Он проповедовал долго и жарко; Евгений перестал слушать, отвлекшись угрюмым размышленьем. "Вы, аристократы…" Это я, Дельвиг, князь, Жуковский, пожалуй. А _о_н_и_ — Булгарин, и Греч, и прочие — торговое направление, как Вяземский окрестил. Этот бедняк полагает всерьез, что мы независимы и свободны. Для него русский писатель-аристократ равен в своих правах английскому лорду…"

Федор Толстой вдруг завозился рядом. Погладив себя по глянцевито-черной и тугой бакенбарде, граф смахнул со скатерти вилку и, сосредоточенно пыхтя, полез за нею из-за стола. Глаза княгини округлились веселым ужасом. Граф на коленках подполз к увлекшемуся оратору и сзади ткнул его вилкою в икру. Журналист продолжал разглагольствовать, ничего не замечая.

Американец встал как ни в чем не бывало и, скромно склонив набочок тяжелую голову, сел на свое место.

— Накладные, — шепнул он удовлетворенно.


— Нешто в Английский клуб закатиться? — спросил Толстой, грузно покачиваясь в обындевелом кузове. И тотчас пробурчал сердито, словно отвечая на чьи-то назойливые уговоры: — Да что там нынче хорошего? После отъезда Чаадаева и клуб скушен.

— А Чаадаев и вправду навсегда за границу отбыл?

— Сказывают, навсегда. — Толстой дремотно опустил брыластое багрово-смуглое лицо, — Скушна Москва, скушна и тесна, — Его темные глаза блеснули красноватым огнем, словно мимо пробежал кто-то с горящим факелом. — Хоть снова в армию просись. — Граф тоскливо уставился в курчавое от инея окошко. — Да не способен больше к убийству человеков. Грехи мучат. Одиннадцать душ.

— Каких душ, граф?

— На дуэлях прострелил и проколол. А пуще всего — свою изранил.

Он оглянулся, словно заслышав погоню. Зашептал, тяжко привалясь к спутнику:

— Карает господь. Страшно карает! Деточек у меня двенадцать было. Двенадцать — и все во младенчестве поумирали. Один за другим. — Граф просмеялся — шепотом и запинаясь, как сквозь подавляемое рыданье. — Всех господь прибрал… Так я из своего синодика-то мною загубленных после каждой смерти одно имечко и вычеркивал. А сбоку приписывал: "Квит".

Он отвалился на спинку сиденья; прерывисто дыша, распахнул медвежью шубу.

— Одна доченька осталась. Пашенька, цыганеночек мой курчавенький. Кузина крестила, Аграфена.

— Успокойтесь, Федор Иваныч. Господь милосерд.

— А вам-то откуда известно? — тихо прорычал Американец. Но тотчас поник головой, забормотал робко: — Это я так, не подумайте. Я озорство свое забросил. Я его ненавижу теперь.

— Стоит ли так сурово, граф?
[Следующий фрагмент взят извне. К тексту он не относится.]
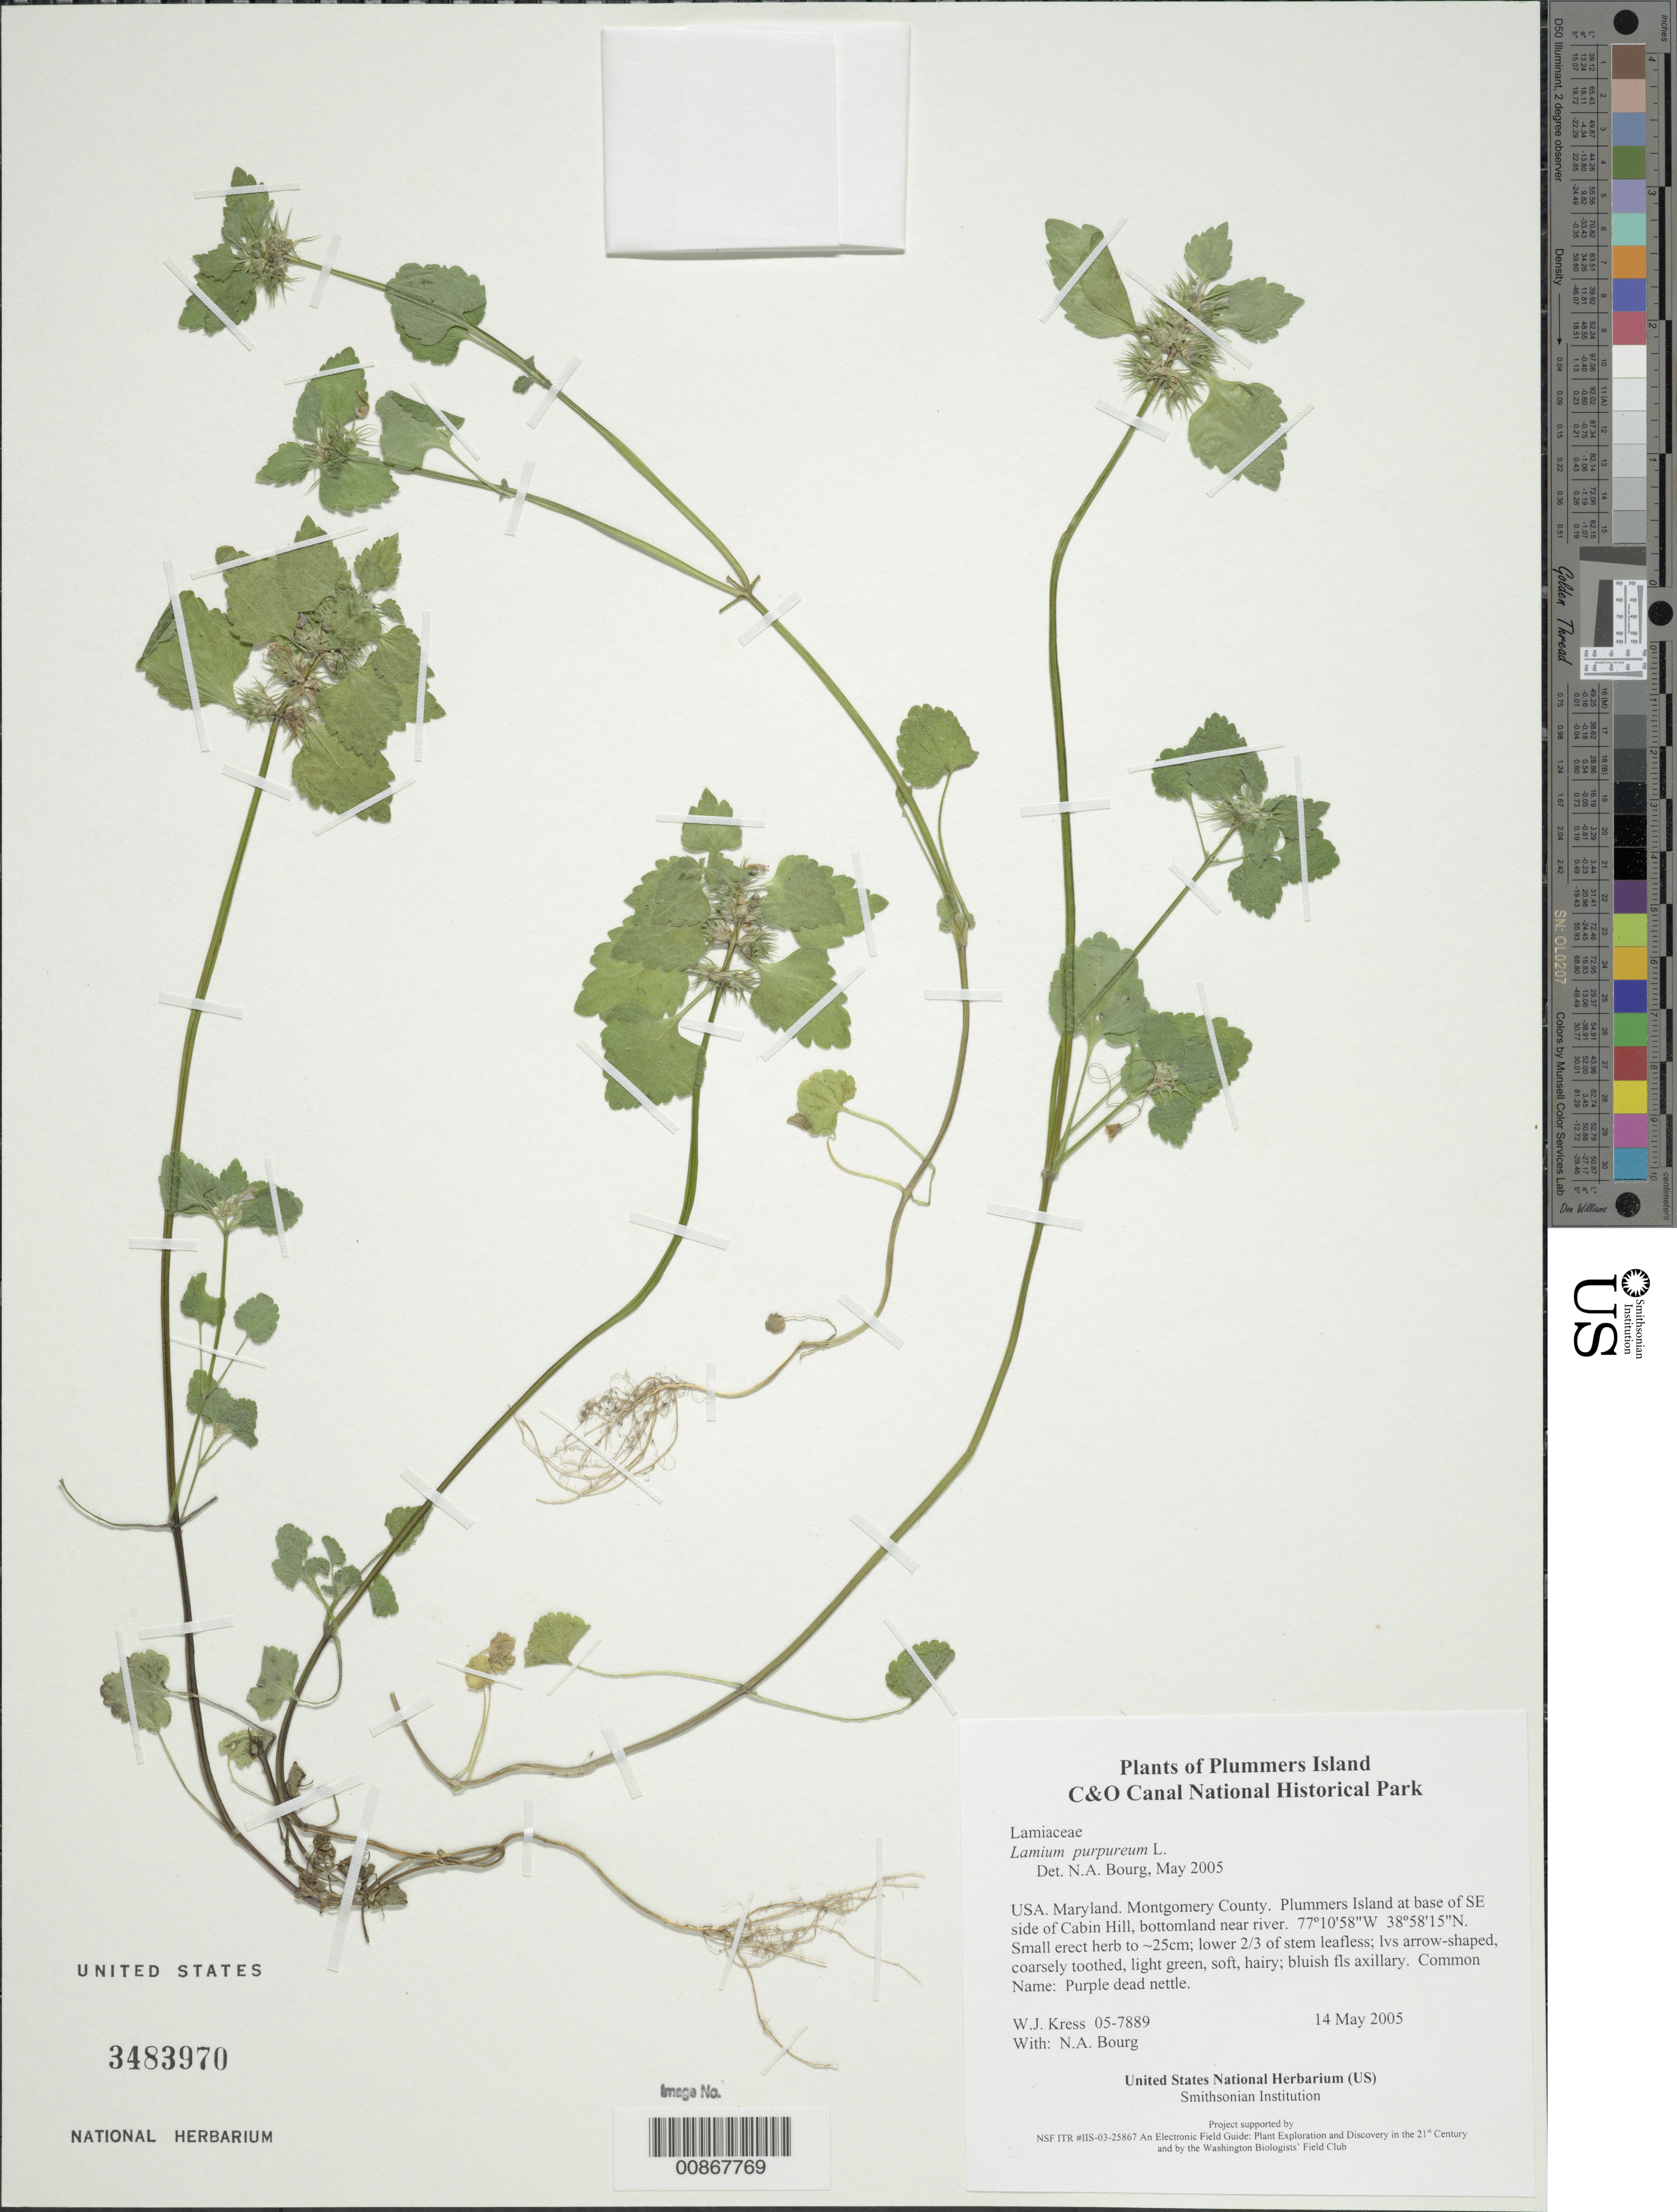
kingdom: Plantae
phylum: Tracheophyta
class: Magnoliopsida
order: Lamiales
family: Lamiaceae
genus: Lamium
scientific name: Lamium purpureum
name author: L.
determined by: Bourg, N. A.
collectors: W. J. Kress & N. A. Bourg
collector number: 05-7889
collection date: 2005-05-14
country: United States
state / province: Maryland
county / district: Montgomery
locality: Chesapeake and Ohio Canal National Historical Park, Plummers Island at base of SE side of Cabin Hill, bottomland near river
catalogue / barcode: US 3483970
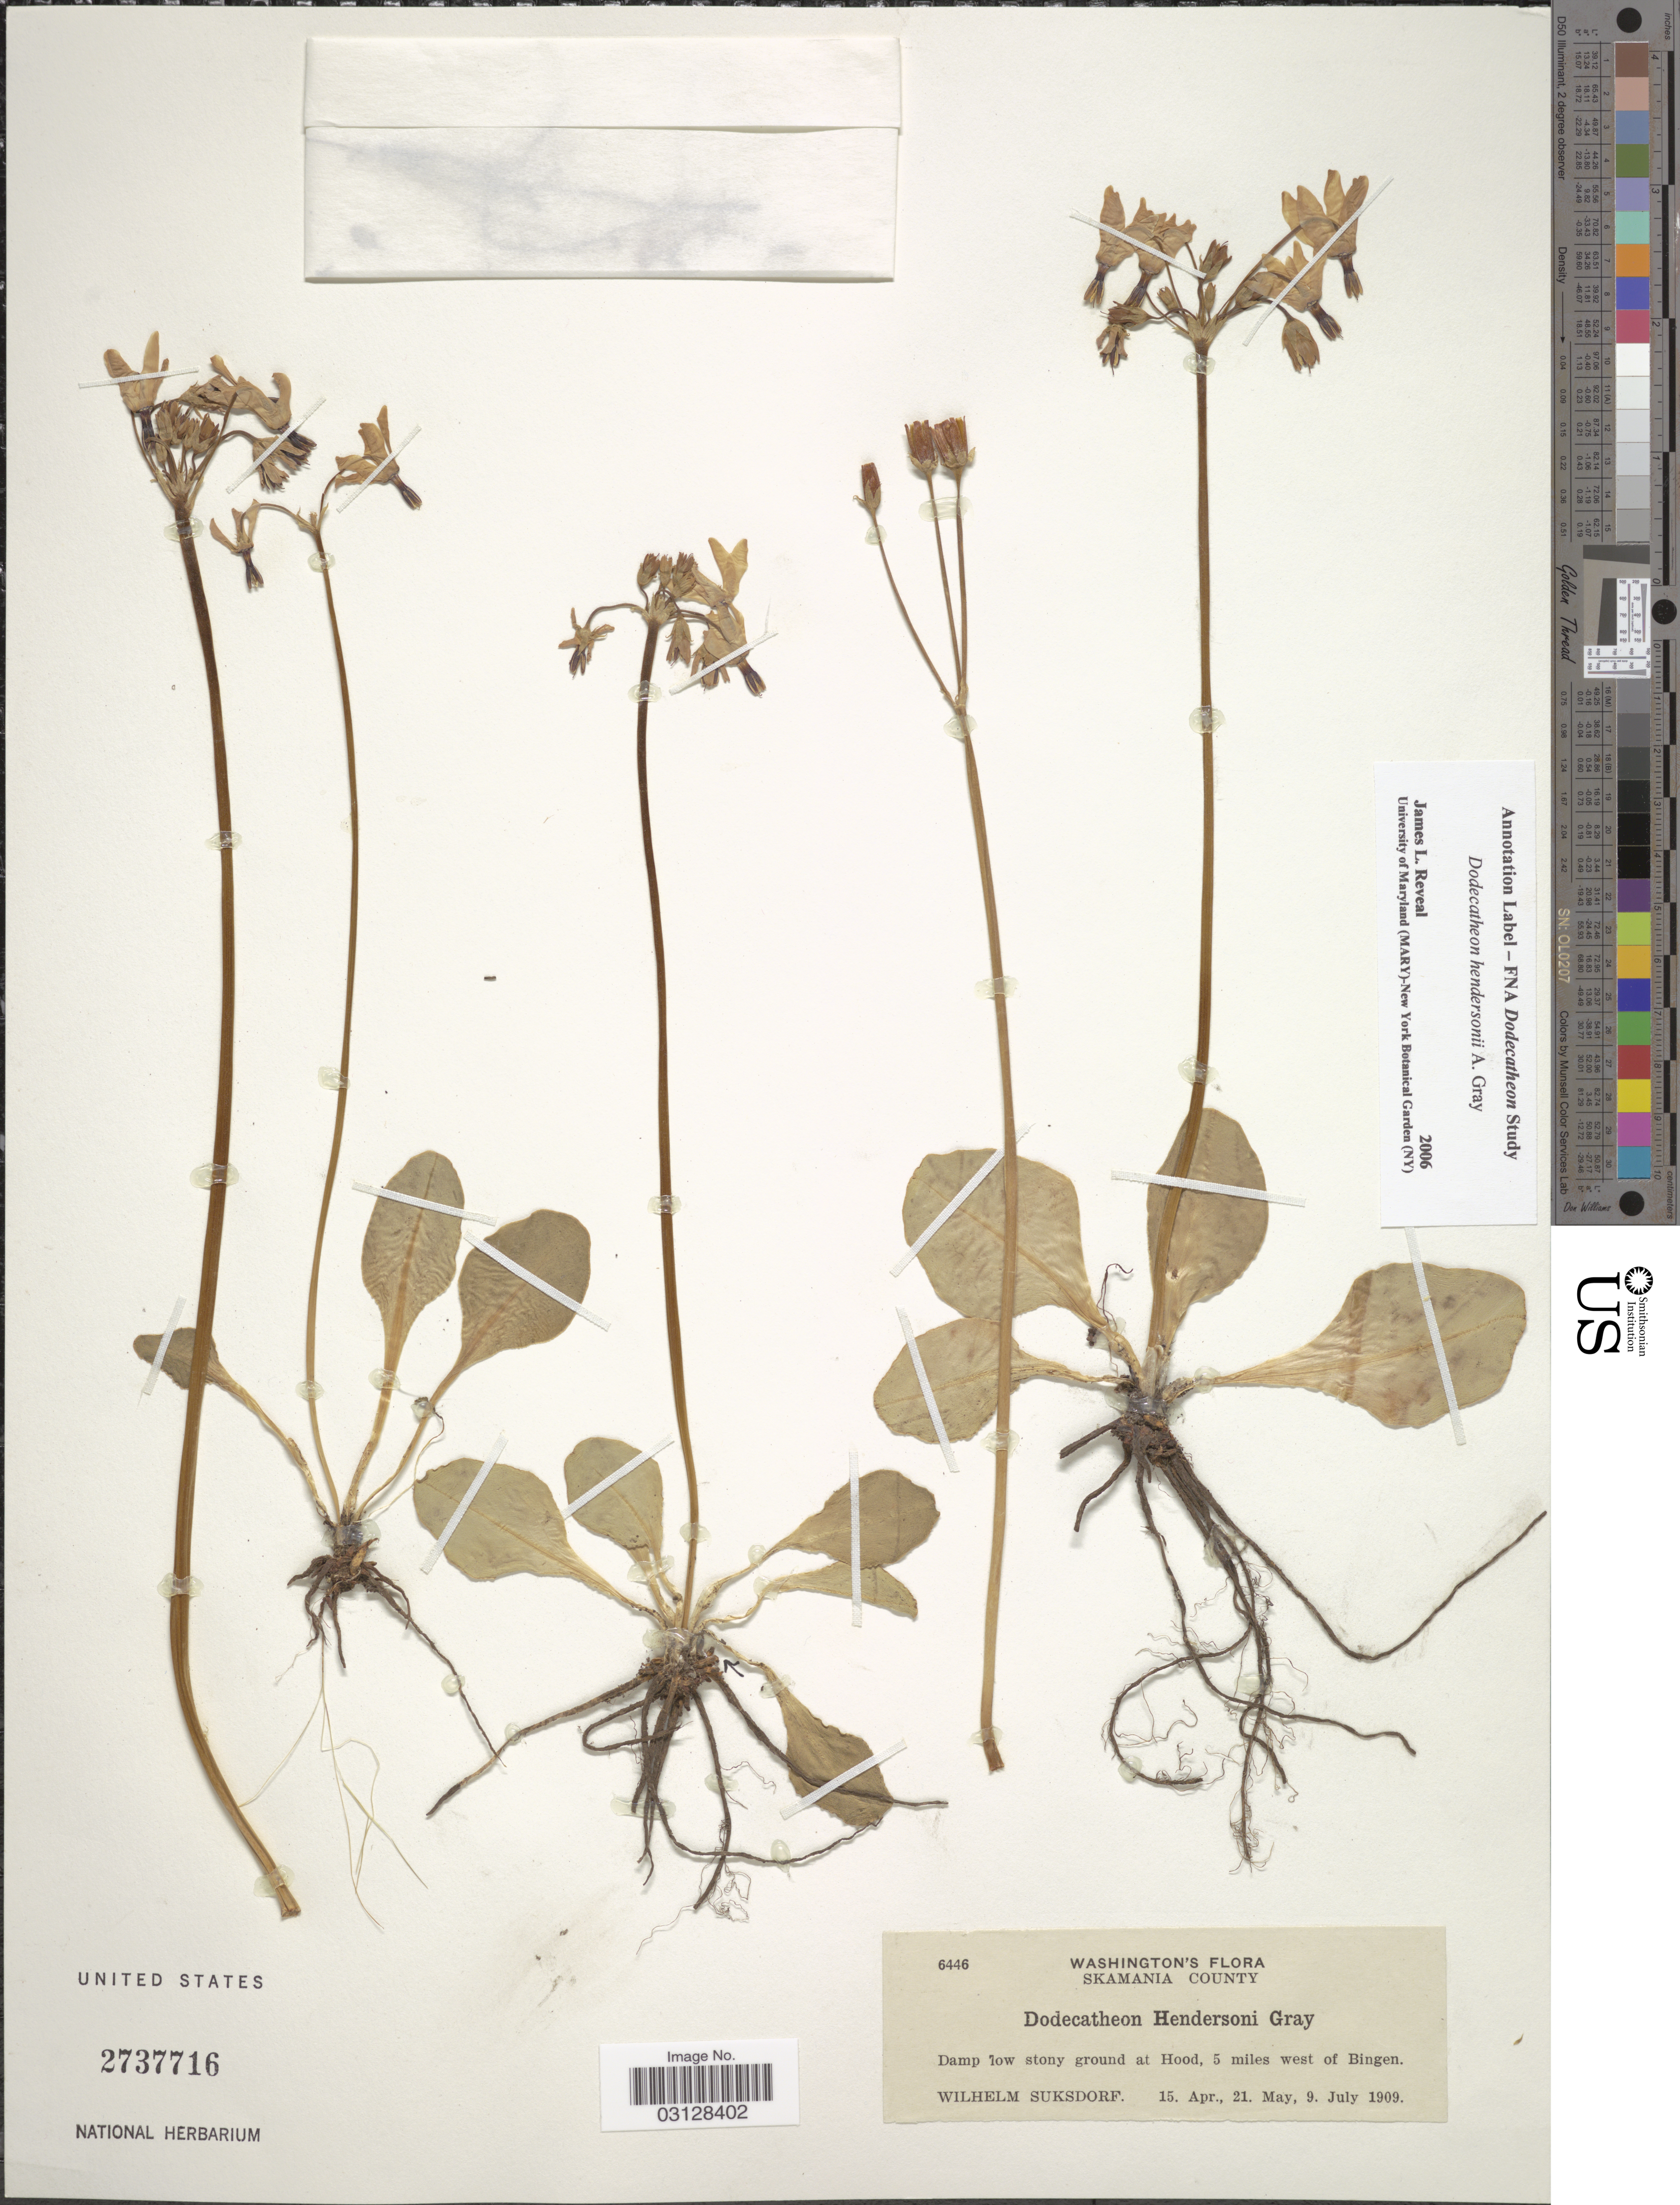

Озорство — это всего лишь худо направленное славолюбье. Кто из нас не грешен этим?

— Вы, например, грешны? — с вызовом спросил Федор Иваныч.

— Пожалуй…

Граф рассмеялся с облегченьем.

— А славолюбье терзает! Ох — всякое! И худо направленное, и правильное. Скольким кружила голову Наполеонова слава! А как представишь цену ее: четыре миллиона жизней человеческих! — и сердце захолонет.